● Passage to read:
▼▼▼

Ultimately, China’s successful bid faced little competition after Oslo and several other finalist cities withdrew from consideration after cost considerations and other hassles. Beijing, which was bidding to become the first city to host both the Summer and Winter Games, already hosted the 2008 Summer Games as a way to prove its mettle as a host city, and it has already built much of the Olympic infrastructure it would need to host again — sparing its sole competitor, Almaty, from the task of building stadiums that, as in most Olympic host cities, lay fallow for decades thereafter. Kazakhstan has relatively little experience at throwing international events, and it certainly doesn’t have the budget that China (or Russia’s 2014 Sochi Winter Games) could have promised.

Nevertheless, Kazakhstan would have been the first central Asian country ever to host either the winter or the summer games, and by 2022, it will gather experience through hosting the 2011 Asian Winter Games and the 2017 Winter Universiade. It also had the benefit of offering real snow, unlike Beijing, a fact that its proponents reiterated throughout the competition.

▲▲▲

● Record extracts:
▼▼▼

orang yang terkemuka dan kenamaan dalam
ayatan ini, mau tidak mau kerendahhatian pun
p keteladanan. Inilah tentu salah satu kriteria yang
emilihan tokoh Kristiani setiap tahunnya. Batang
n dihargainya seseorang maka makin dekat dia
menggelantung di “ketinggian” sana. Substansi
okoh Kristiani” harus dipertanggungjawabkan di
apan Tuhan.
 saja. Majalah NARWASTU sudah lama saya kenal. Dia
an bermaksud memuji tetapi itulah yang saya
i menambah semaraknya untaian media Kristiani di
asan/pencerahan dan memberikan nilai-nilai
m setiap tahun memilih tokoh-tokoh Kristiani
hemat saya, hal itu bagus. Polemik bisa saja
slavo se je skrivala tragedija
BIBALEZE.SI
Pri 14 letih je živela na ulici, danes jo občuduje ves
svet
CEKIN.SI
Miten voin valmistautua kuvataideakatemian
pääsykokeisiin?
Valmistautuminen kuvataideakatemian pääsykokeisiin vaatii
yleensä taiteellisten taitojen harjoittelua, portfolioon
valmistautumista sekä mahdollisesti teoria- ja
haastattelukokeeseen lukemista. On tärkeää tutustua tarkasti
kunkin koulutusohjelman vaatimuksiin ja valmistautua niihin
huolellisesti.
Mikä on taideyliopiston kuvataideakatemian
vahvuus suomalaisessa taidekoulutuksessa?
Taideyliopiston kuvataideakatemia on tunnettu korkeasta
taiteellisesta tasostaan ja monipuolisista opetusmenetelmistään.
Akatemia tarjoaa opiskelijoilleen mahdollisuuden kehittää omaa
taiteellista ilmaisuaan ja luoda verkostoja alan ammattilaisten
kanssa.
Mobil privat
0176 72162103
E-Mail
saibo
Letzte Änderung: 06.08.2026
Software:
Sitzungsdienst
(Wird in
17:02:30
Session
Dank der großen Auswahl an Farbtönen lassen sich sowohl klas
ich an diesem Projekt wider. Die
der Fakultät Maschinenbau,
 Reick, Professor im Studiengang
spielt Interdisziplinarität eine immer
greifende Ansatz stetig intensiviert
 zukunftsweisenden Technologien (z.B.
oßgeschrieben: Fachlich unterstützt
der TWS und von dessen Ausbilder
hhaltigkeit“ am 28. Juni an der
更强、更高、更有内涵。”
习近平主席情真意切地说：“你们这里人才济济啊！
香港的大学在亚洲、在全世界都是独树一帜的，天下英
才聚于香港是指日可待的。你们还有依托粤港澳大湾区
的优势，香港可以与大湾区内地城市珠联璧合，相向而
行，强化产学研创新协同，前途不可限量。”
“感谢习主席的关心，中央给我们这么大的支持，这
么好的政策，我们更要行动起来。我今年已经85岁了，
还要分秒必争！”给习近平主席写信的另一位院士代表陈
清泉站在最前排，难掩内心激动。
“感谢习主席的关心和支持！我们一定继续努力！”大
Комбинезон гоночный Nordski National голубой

▲▲▲

● Tasks:
**1)** Return the stretch of the Olympic bid passage from "Ultimately, China’s successful bid" through "could have promised.".
**2)** Shorten the paragraph of the Olympic bid passage that starts "Nevertheless, Kazakhstan would have been" while keeping its main facts.
**3)** List every city named in the Olympic bid passage.
The records are separate material, apart from the passage on the Olympic bids.

● Outputs by task:
**1)**
Ultimately, China’s successful bid faced little competition after Oslo and several other finalist cities withdrew from consideration after cost considerations and other hassles. Beijing, which was bidding to become the first city to host both the Summer and Winter Games, already hosted the 2008 Summer Games as a way to prove its mettle as a host city, and it has already built much of the Olympic infrastructure it would need to host again — sparing its sole competitor, Almaty, from the task of building stadiums that, as in most Olympic host cities, lay fallow for decades thereafter. Kazakhstan has relatively little experience at throwing international events, and it certainly doesn’t have the budget that China (or Russia’s 2014 Sochi Winter Games) could have promised.

**2)** Kazakhstan would have been the first central Asian country to host any Olympic Games. By 2022 it will have gained experience from hosting the 2011 Asian Winter Games and the 2017 Winter Universiade. Unlike Beijing, it could also offer real snow, a point its supporters repeated throughout the contest.

**3)** Oslo, Beijing, Almaty, Sochi